OriHoch commented 1 year ago

@akariv

OriHoch commented 1 year ago

looks good, very helpful

maybe this is the next step, but I would suggest to split this data into chunks of data to vectorize for the semantic DB and also try to eliminate irelevant details and think what would benefit a semantic search. The basic data we input to the vector DB is short metadata and embedding text.

Following is a possible example, but this is something we will need to test with the vector DB and frontend to see which data is useful or not and how the frontend can query this data

"purpose": "This dataset contains information about conditions in species other than cattle, poultry, pigs, and sheep & goats, collected by the Food Standards Agency at approved meat establishments."
- metadata: type=purpose
- embedding: Food Safety, Quality Control, Regulatory Compliance, Scientific Research, Policy Development, Consumer Information
"description": "The dataset provides details on various species, inspection types, conditions, year and month, country, number of conditions, throughput, number of throughput plants, and percentage of throughput. The information is gathered from approved meat establishments by the Food Standards Agency, which is responsible for food safety and food hygiene across the UK."
- metadata: type=description
- embedding: inspection types, conditions, year and month, country, number of conditions, throughput, number of throughput plants, and percentage of throughput. Information gathered from approved meat establishments by the Food Standards Agency, which is responsible for food safety and food hygiene across the UK. Included species: fish, game, exotic meats, equine, birds.

**DATA EXTRACT**
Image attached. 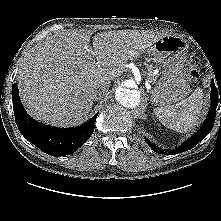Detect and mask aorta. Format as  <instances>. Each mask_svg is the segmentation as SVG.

--

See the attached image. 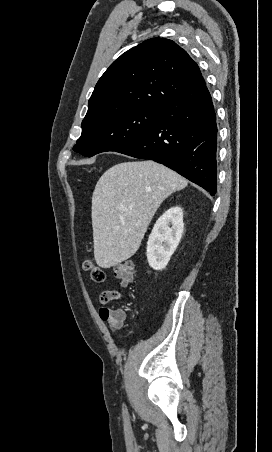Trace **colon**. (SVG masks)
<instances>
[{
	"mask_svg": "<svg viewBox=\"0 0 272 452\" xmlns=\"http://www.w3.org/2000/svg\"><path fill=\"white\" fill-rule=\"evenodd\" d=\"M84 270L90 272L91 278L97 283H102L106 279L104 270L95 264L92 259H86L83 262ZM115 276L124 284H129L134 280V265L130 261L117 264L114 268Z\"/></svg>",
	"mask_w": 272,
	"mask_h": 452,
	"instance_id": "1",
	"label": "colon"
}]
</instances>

**STATED TASK**
Extend the forum thread on splitting dataset metadata for semantic search, starting after its last line. The data above is not needed for what follows.

**THE RESULT**
"keywords": "Food Standards Agency; meat establishments; species conditions; inspection types; throughput"
- I don't see the added value for this, as it's included already in the description
"data general": "This dataset contains species, inspection types, conditions in species, year and month, country, number of conditions, throughput, number of throughput plants, and percentage of throughput."
- I don't see the added value for this, as it's included already in the description
data fields - might be useful to split it into several embeddings for different types of fields, I think that numerical fields are not useful
- metadata: type=data_field, embedding: Species: Solipeds, Small wild game in feather, Deer, Large Wild Game, Small wild game in fur, alpacas, Farmed deer, Ratites
- metadata: type=data_field, embedding: InspectionType: Conditions, Offal, Carcase, AnteMortem, Total Rejection
- metadata: type=data_field, embedding: Condition: Contamination, Trauma, Other, Abnormal Smell, Colour, Fascioliasis (fluke), Emaciation/Cachexia, Pneumonia Mycoplasma like, Lung Worm, Lung Abscesses
example questions -
- metadata: type=question, embedding: "What is the most common condition found in inspected species?"
- metadata: type=question, embedding: "How does the percentage of throughput vary across different species?"
- metadata: type=question, embedding: "Which species has the highest number of conditions?"
- metadata: type=question, embedding: "How does the number of conditions change over time?"
- metadata: type=question, embedding: "What are the most common inspection types for different species?"

noamoss commented 1 year ago

@OriHoch,

thanks; before applying these suggestions, I will provide here 2-3 more examples to validate you want to give up the "keywords" and "general data", and if so, I will omit them from my code.
I think that numerical fields are not useful The value of numerical values, I assume, provides more context to the area (for example, measurement units) or hints for the availability of the relevant data (based on the "missing data ratio"). I might be wrong - but would it not be worth a check?
do you want me to transfer the output to the format you showed in your comment or leave it as is for now?
@akariv (weird, mention still does not work for me here :) ) + @pwalsh Before I do that, please approve you agree with Ori's direction, so I won't need to reverse versions.

OriHoch commented 1 year ago

The value of numerical values, I assume, provides more context to the area (for example, measurement units) or hints for the availability of the relevant data (based on the "missing data ratio"). I might be wrong - but would it not be worth a check?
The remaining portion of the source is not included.